Hardware design source data:
*****
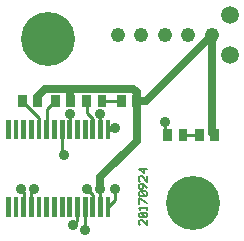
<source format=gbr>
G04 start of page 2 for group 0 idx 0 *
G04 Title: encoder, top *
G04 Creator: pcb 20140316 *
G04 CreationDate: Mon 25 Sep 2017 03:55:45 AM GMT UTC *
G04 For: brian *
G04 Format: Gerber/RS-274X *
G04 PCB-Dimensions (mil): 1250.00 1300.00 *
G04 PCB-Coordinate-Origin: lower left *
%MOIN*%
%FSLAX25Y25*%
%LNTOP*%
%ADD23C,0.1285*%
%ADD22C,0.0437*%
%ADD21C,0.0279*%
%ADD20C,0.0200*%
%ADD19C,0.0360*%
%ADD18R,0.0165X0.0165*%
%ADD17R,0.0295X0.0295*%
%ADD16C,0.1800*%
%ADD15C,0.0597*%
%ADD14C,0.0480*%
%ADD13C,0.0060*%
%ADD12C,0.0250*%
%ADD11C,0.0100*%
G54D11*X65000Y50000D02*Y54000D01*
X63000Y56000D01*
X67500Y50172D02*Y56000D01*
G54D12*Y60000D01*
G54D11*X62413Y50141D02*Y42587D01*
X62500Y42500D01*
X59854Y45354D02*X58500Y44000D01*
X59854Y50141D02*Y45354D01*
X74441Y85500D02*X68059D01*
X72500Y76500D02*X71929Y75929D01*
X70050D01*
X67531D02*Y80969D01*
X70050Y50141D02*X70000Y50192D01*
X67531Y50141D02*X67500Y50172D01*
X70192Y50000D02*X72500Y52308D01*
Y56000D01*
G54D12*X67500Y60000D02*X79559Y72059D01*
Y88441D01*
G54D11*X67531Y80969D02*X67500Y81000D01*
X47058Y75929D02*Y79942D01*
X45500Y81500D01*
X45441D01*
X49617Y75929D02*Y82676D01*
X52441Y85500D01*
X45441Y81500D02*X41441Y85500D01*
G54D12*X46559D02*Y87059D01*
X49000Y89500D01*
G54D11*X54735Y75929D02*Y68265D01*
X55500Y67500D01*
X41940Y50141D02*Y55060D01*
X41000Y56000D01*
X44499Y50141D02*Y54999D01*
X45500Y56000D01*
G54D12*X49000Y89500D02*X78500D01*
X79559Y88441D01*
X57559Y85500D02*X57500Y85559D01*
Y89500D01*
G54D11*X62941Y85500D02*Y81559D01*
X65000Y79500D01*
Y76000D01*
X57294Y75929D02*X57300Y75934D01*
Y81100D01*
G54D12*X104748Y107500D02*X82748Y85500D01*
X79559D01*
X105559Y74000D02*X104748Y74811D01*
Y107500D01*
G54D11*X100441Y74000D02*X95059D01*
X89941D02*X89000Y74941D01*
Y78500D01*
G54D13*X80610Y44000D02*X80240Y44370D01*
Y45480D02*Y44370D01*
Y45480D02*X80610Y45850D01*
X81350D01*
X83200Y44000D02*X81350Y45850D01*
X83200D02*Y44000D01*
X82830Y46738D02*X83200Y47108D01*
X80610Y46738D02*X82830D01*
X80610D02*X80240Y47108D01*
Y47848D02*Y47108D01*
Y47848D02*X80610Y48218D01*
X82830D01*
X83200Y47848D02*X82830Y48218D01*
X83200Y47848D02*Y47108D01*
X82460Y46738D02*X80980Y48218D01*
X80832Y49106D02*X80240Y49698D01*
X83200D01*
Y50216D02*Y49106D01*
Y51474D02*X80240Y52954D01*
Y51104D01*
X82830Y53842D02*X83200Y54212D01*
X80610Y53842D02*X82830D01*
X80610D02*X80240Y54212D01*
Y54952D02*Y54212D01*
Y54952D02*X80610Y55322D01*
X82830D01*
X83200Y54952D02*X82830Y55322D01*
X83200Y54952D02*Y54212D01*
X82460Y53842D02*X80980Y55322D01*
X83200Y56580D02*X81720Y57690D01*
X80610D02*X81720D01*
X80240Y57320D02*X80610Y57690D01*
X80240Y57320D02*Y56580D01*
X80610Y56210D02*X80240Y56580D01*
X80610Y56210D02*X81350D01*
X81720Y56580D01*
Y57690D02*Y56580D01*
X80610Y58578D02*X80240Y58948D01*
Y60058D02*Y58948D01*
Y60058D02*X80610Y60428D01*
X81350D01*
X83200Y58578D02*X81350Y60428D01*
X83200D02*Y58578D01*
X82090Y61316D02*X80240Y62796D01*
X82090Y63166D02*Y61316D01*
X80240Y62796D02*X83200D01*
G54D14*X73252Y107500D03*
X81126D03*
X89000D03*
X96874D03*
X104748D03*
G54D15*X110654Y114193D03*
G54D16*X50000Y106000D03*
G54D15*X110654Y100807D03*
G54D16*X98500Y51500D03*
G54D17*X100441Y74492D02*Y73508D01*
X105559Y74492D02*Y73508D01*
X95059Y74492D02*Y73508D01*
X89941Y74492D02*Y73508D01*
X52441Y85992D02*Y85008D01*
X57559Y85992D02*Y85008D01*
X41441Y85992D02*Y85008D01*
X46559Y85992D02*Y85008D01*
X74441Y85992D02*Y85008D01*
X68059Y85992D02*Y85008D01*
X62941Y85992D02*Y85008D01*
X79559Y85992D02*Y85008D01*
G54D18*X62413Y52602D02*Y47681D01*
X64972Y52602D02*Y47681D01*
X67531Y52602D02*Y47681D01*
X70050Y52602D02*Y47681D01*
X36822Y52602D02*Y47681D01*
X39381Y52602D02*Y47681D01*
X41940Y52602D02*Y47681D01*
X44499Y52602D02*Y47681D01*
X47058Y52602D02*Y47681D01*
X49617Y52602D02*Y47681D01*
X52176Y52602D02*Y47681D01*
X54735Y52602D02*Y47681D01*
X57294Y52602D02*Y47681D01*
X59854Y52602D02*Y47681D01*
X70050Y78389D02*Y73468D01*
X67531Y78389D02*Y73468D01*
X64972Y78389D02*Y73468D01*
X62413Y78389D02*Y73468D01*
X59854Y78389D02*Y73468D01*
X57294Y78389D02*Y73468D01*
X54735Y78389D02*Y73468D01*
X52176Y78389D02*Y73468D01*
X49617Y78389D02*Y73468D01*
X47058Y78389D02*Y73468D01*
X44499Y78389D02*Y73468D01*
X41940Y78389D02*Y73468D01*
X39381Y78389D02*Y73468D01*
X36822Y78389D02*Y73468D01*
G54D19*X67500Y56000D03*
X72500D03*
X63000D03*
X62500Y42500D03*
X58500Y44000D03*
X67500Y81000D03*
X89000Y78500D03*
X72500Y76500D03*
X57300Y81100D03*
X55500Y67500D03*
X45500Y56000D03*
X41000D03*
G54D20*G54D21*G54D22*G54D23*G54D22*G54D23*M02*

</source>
*****
Copy out the preceding entries without a single change, leaving out the pictures.

<source format=gbr>
G04 start of page 2 for group 0 idx 0 *
G04 Title: encoder, top *
G04 Creator: pcb 20140316 *
G04 CreationDate: Mon 25 Sep 2017 03:55:45 AM GMT UTC *
G04 For: brian *
G04 Format: Gerber/RS-274X *
G04 PCB-Dimensions (mil): 1250.00 1300.00 *
G04 PCB-Coordinate-Origin: lower left *
%MOIN*%
%FSLAX25Y25*%
%LNTOP*%
%ADD23C,0.1285*%
%ADD22C,0.0437*%
%ADD21C,0.0279*%
%ADD20C,0.0200*%
%ADD19C,0.0360*%
%ADD18R,0.0165X0.0165*%
%ADD17R,0.0295X0.0295*%
%ADD16C,0.1800*%
%ADD15C,0.0597*%
%ADD14C,0.0480*%
%ADD13C,0.0060*%
%ADD12C,0.0250*%
%ADD11C,0.0100*%
G54D11*X65000Y50000D02*Y54000D01*
X63000Y56000D01*
X67500Y50172D02*Y56000D01*
G54D12*Y60000D01*
G54D11*X62413Y50141D02*Y42587D01*
X62500Y42500D01*
X59854Y45354D02*X58500Y44000D01*
X59854Y50141D02*Y45354D01*
X74441Y85500D02*X68059D01*
X72500Y76500D02*X71929Y75929D01*
X70050D01*
X67531D02*Y80969D01*
X70050Y50141D02*X70000Y50192D01*
X67531Y50141D02*X67500Y50172D01*
X70192Y50000D02*X72500Y52308D01*
Y56000D01*
G54D12*X67500Y60000D02*X79559Y72059D01*
Y88441D01*
G54D11*X67531Y80969D02*X67500Y81000D01*
X47058Y75929D02*Y79942D01*
X45500Y81500D01*
X45441D01*
X49617Y75929D02*Y82676D01*
X52441Y85500D01*
X45441Y81500D02*X41441Y85500D01*
G54D12*X46559D02*Y87059D01*
X49000Y89500D01*
G54D11*X54735Y75929D02*Y68265D01*
X55500Y67500D01*
X41940Y50141D02*Y55060D01*
X41000Y56000D01*
X44499Y50141D02*Y54999D01*
X45500Y56000D01*
G54D12*X49000Y89500D02*X78500D01*
X79559Y88441D01*
X57559Y85500D02*X57500Y85559D01*
Y89500D01*
G54D11*X62941Y85500D02*Y81559D01*
X65000Y79500D01*
Y76000D01*
X57294Y75929D02*X57300Y75934D01*
Y81100D01*
G54D12*X104748Y107500D02*X82748Y85500D01*
X79559D01*
X105559Y74000D02*X104748Y74811D01*
Y107500D01*
G54D11*X100441Y74000D02*X95059D01*
X89941D02*X89000Y74941D01*
Y78500D01*
G54D13*X80610Y44000D02*X80240Y44370D01*
Y45480D02*Y44370D01*
Y45480D02*X80610Y45850D01*
X81350D01*
X83200Y44000D02*X81350Y45850D01*
X83200D02*Y44000D01*
X82830Y46738D02*X83200Y47108D01*
X80610Y46738D02*X82830D01*
X80610D02*X80240Y47108D01*
Y47848D02*Y47108D01*
Y47848D02*X80610Y48218D01*
X82830D01*
X83200Y47848D02*X82830Y48218D01*
X83200Y47848D02*Y47108D01*
X82460Y46738D02*X80980Y48218D01*
X80832Y49106D02*X80240Y49698D01*
X83200D01*
Y50216D02*Y49106D01*
Y51474D02*X80240Y52954D01*
Y51104D01*
X82830Y53842D02*X83200Y54212D01*
X80610Y53842D02*X82830D01*
X80610D02*X80240Y54212D01*
Y54952D02*Y54212D01*
Y54952D02*X80610Y55322D01*
X82830D01*
X83200Y54952D02*X82830Y55322D01*
X83200Y54952D02*Y54212D01*
X82460Y53842D02*X80980Y55322D01*
X83200Y56580D02*X81720Y57690D01*
X80610D02*X81720D01*
X80240Y57320D02*X80610Y57690D01*
X80240Y57320D02*Y56580D01*
X80610Y56210D02*X80240Y56580D01*
X80610Y56210D02*X81350D01*
X81720Y56580D01*
Y57690D02*Y56580D01*
X80610Y58578D02*X80240Y58948D01*
Y60058D02*Y58948D01*
Y60058D02*X80610Y60428D01*
X81350D01*
X83200Y58578D02*X81350Y60428D01*
X83200D02*Y58578D01*
X82090Y61316D02*X80240Y62796D01*
X82090Y63166D02*Y61316D01*
X80240Y62796D02*X83200D01*
G54D14*X73252Y107500D03*
X81126D03*
X89000D03*
X96874D03*
X104748D03*
G54D15*X110654Y114193D03*
G54D16*X50000Y106000D03*
G54D15*X110654Y100807D03*
G54D16*X98500Y51500D03*
G54D17*X100441Y74492D02*Y73508D01*
X105559Y74492D02*Y73508D01*
X95059Y74492D02*Y73508D01*
X89941Y74492D02*Y73508D01*
X52441Y85992D02*Y85008D01*
X57559Y85992D02*Y85008D01*
X41441Y85992D02*Y85008D01*
X46559Y85992D02*Y85008D01*
X74441Y85992D02*Y85008D01*
X68059Y85992D02*Y85008D01*
X62941Y85992D02*Y85008D01*
X79559Y85992D02*Y85008D01*
G54D18*X62413Y52602D02*Y47681D01*
X64972Y52602D02*Y47681D01*
X67531Y52602D02*Y47681D01*
X70050Y52602D02*Y47681D01*
X36822Y52602D02*Y47681D01*
X39381Y52602D02*Y47681D01*
X41940Y52602D02*Y47681D01*
X44499Y52602D02*Y47681D01*
X47058Y52602D02*Y47681D01*
X49617Y52602D02*Y47681D01*
X52176Y52602D02*Y47681D01*
X54735Y52602D02*Y47681D01*
X57294Y52602D02*Y47681D01*
X59854Y52602D02*Y47681D01*
X70050Y78389D02*Y73468D01*
X67531Y78389D02*Y73468D01*
X64972Y78389D02*Y73468D01*
X62413Y78389D02*Y73468D01*
X59854Y78389D02*Y73468D01*
X57294Y78389D02*Y73468D01*
X54735Y78389D02*Y73468D01*
X52176Y78389D02*Y73468D01*
X49617Y78389D02*Y73468D01*
X47058Y78389D02*Y73468D01*
X44499Y78389D02*Y73468D01*
X41940Y78389D02*Y73468D01*
X39381Y78389D02*Y73468D01*
X36822Y78389D02*Y73468D01*
G54D19*X67500Y56000D03*
X72500D03*
X63000D03*
X62500Y42500D03*
X58500Y44000D03*
X67500Y81000D03*
X89000Y78500D03*
X72500Y76500D03*
X57300Y81100D03*
X55500Y67500D03*
X45500Y56000D03*
X41000D03*
G54D20*G54D21*G54D22*G54D23*G54D22*G54D23*M02*

</source>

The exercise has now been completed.